§ Your task: Leaving the pictures aside, transcribe only and exactly the lines from the one with "focal_mm: 5.3" through the end of the entries, both included.

(Camera calibration parameters)

——

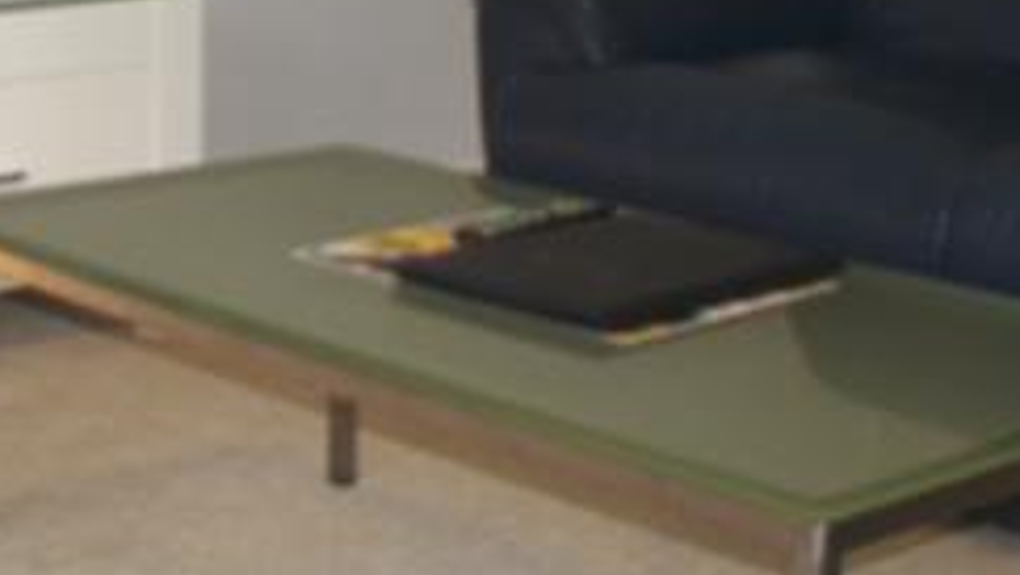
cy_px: -283
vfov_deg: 9.5
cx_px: 180
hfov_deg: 17.1
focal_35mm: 124
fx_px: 3356
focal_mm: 24
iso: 400
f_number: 4
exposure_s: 1/20
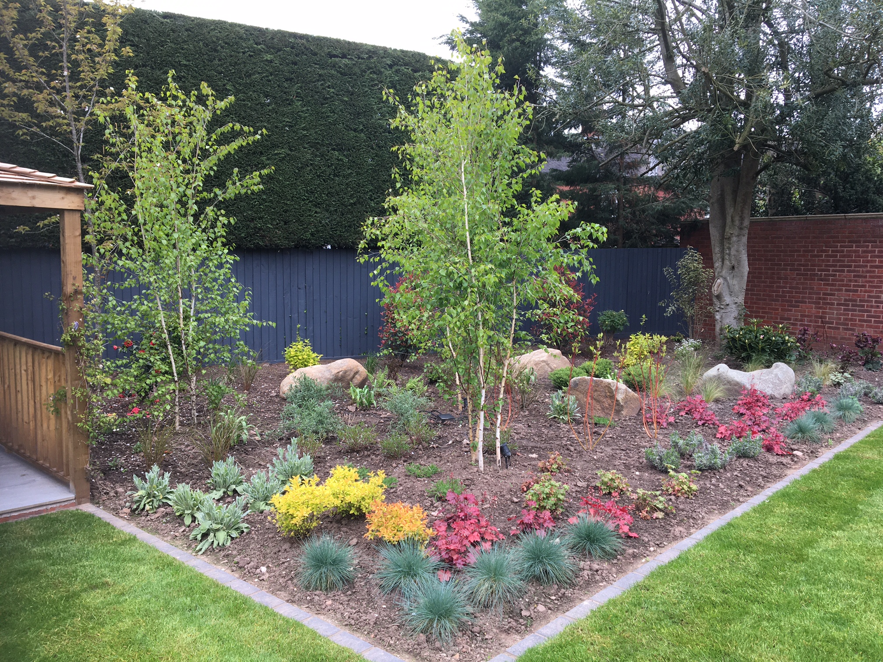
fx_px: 740
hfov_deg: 61.7
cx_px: 442
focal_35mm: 29
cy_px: 331
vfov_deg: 48.2
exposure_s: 1/100
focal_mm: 4.15
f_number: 2.2
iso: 25
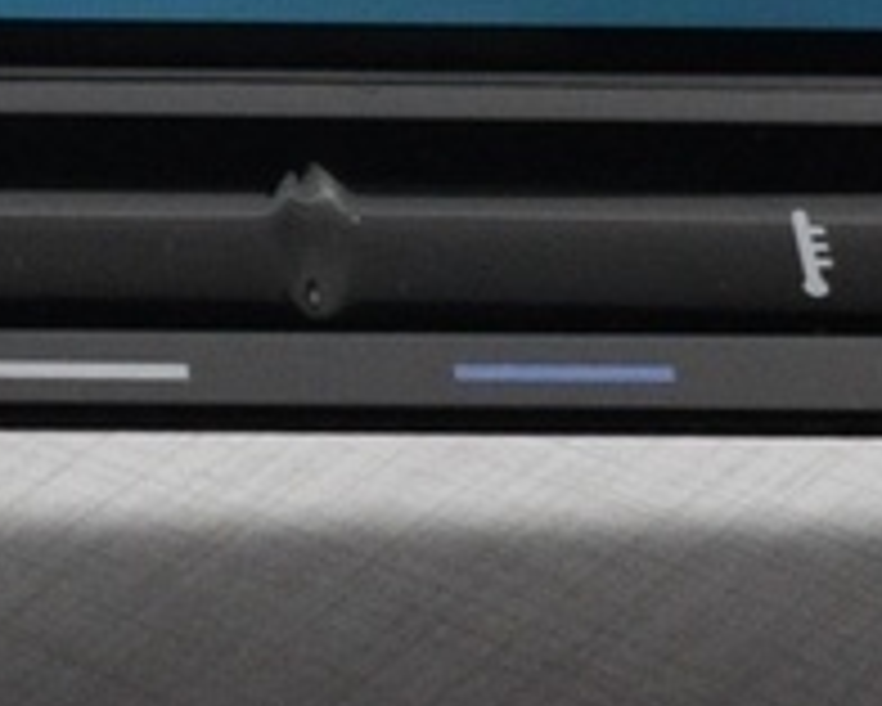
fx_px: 7313
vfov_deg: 5.4
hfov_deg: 6.6
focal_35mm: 280
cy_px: -791
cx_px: -1019
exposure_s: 1/80
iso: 800
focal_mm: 24
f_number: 4.5
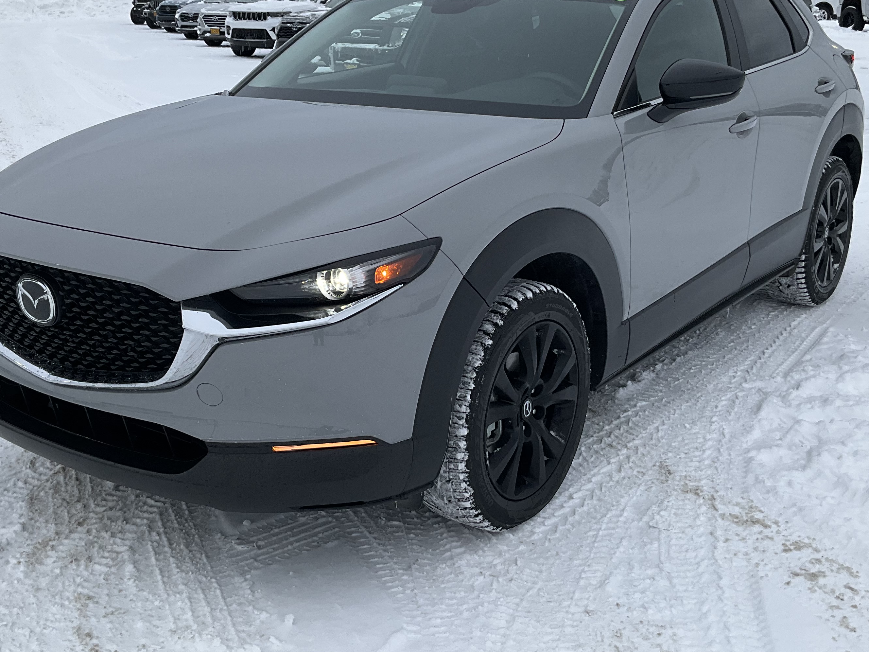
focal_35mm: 44
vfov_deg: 32.9
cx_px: 418
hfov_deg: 42.9
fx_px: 1105
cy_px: 303
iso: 20
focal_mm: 3
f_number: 1.8
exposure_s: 1/165
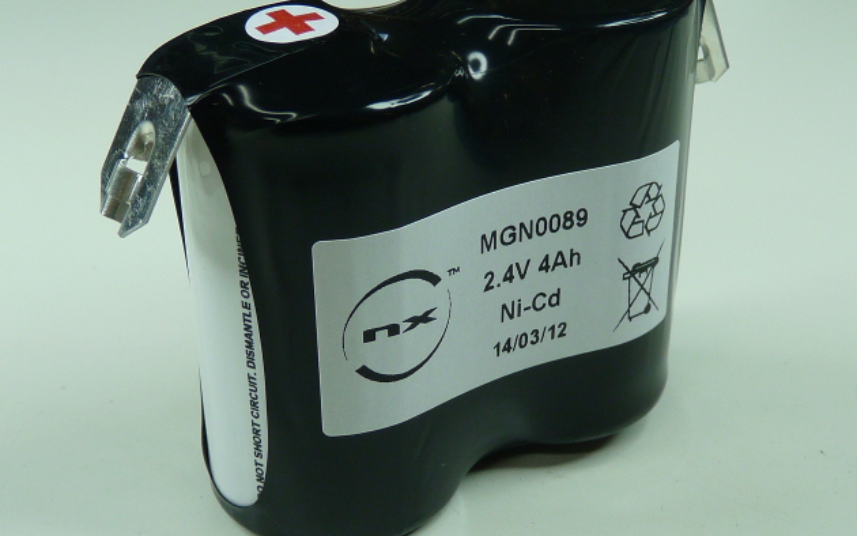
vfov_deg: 23.1
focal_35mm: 56
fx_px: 1308
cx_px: 434
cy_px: 249
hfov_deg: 36.3
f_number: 3
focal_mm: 5.3
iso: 100
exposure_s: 1/80
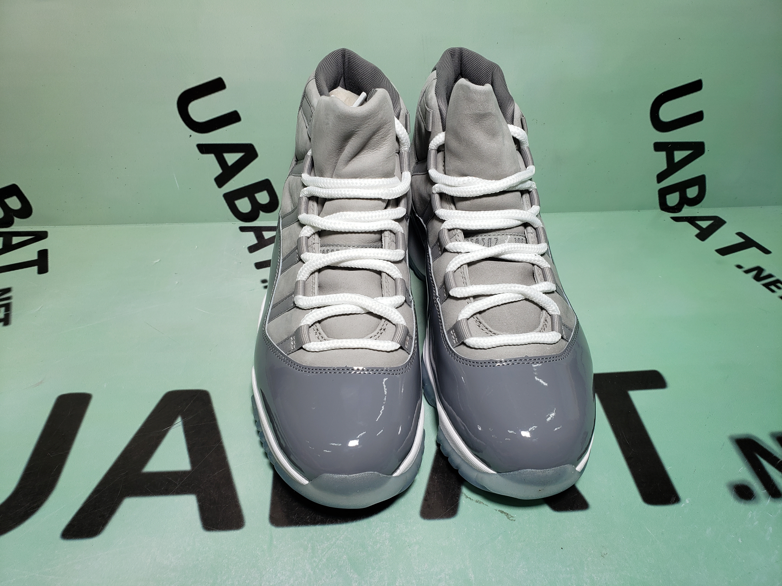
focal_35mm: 26
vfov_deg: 53.1
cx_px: 391
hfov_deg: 67.3
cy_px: 293
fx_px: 587
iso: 50
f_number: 2.4
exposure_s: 1/164
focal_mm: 4.3
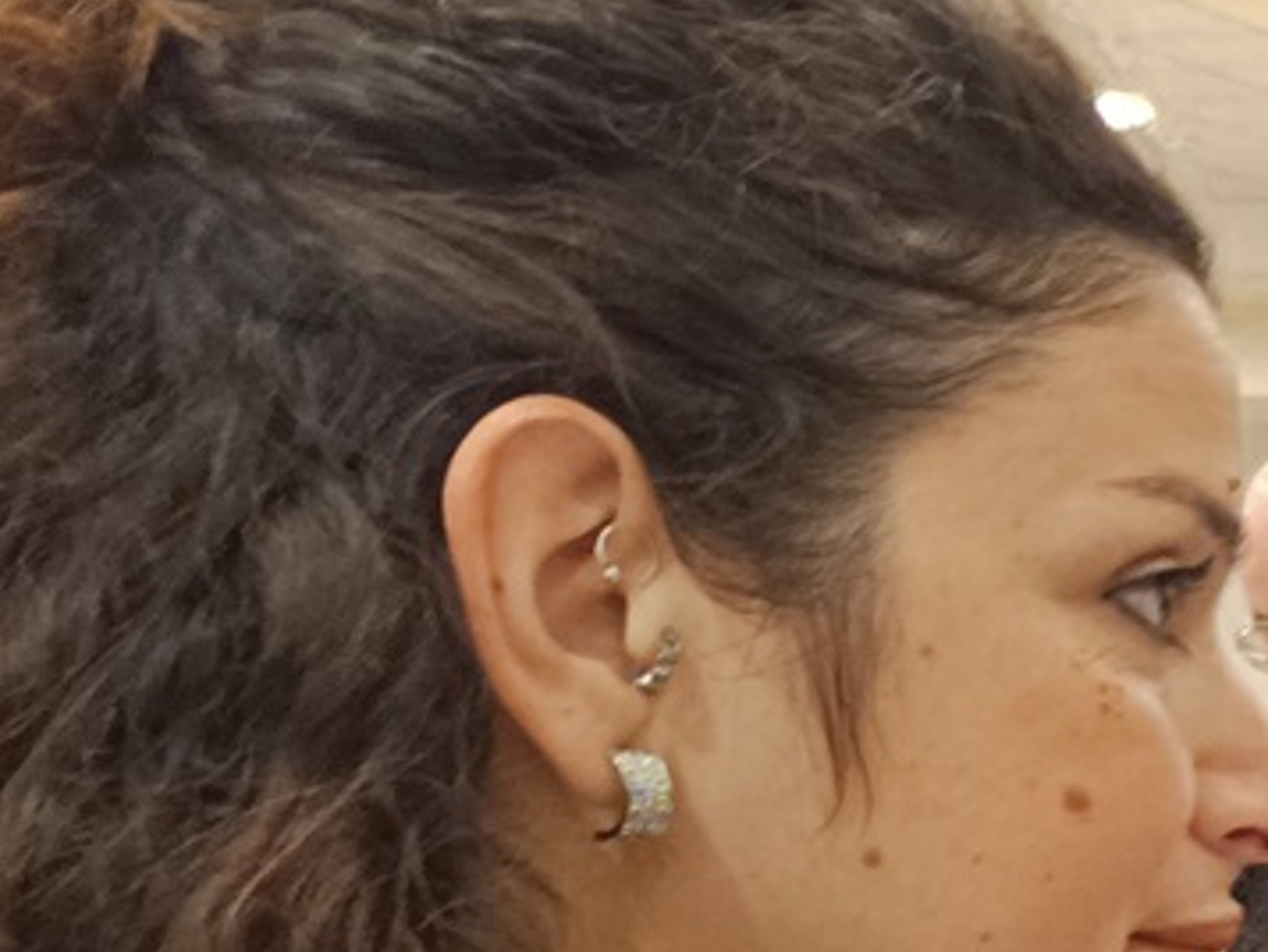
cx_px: 2738
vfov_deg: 12.9
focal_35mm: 110
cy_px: 1293
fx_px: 4031
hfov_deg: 14.1
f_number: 1.88
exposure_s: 1/50.1
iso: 687
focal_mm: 5.59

——

§ Result:
focal_mm: 5.3
iso: 100
exposure_s: 1/80
focal_35mm: 26
vfov_deg: 53.1
cx_px: 391
hfov_deg: 67.3
cy_px: 293
fx_px: 587
iso: 50
f_number: 2.4
exposure_s: 1/164
focal_mm: 4.3
cx_px: 2738
vfov_deg: 12.9
focal_35mm: 110
cy_px: 1293
fx_px: 4031
hfov_deg: 14.1
f_number: 1.88
exposure_s: 1/50.1
iso: 687
focal_mm: 5.59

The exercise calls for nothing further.